• Task brief: Recast every line of text in the data as a numbered list, dropping any blank lines. Omit the pictures from your answer.

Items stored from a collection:
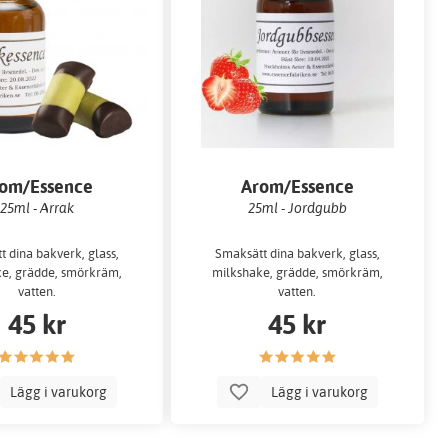
om/Essence
Arom/Essence
25ml - Arrak
25ml - Jordgubb
 dina bakverk, glass,
Smaksätt dina bakverk, glass,
e, grädde, smörkräm,
milkshake, grädde, smörkräm,
vatten.
vatten.
45 kr
45 kr
Lägg i varukorg
Lägg i varukorg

• Worked solution:
1. om/Essence
2. Arom/Essence
3. 25ml - Arrak
4. 25ml - Jordgubb
5.  dina bakverk, glass,
6. Smaksätt dina bakverk, glass,
7. e, grädde, smörkräm,
8. milkshake, grädde, smörkräm,
9. vatten.
10. vatten.
11. 45 kr
12. 45 kr
13. Lägg i varukorg
14. Lägg i varukorg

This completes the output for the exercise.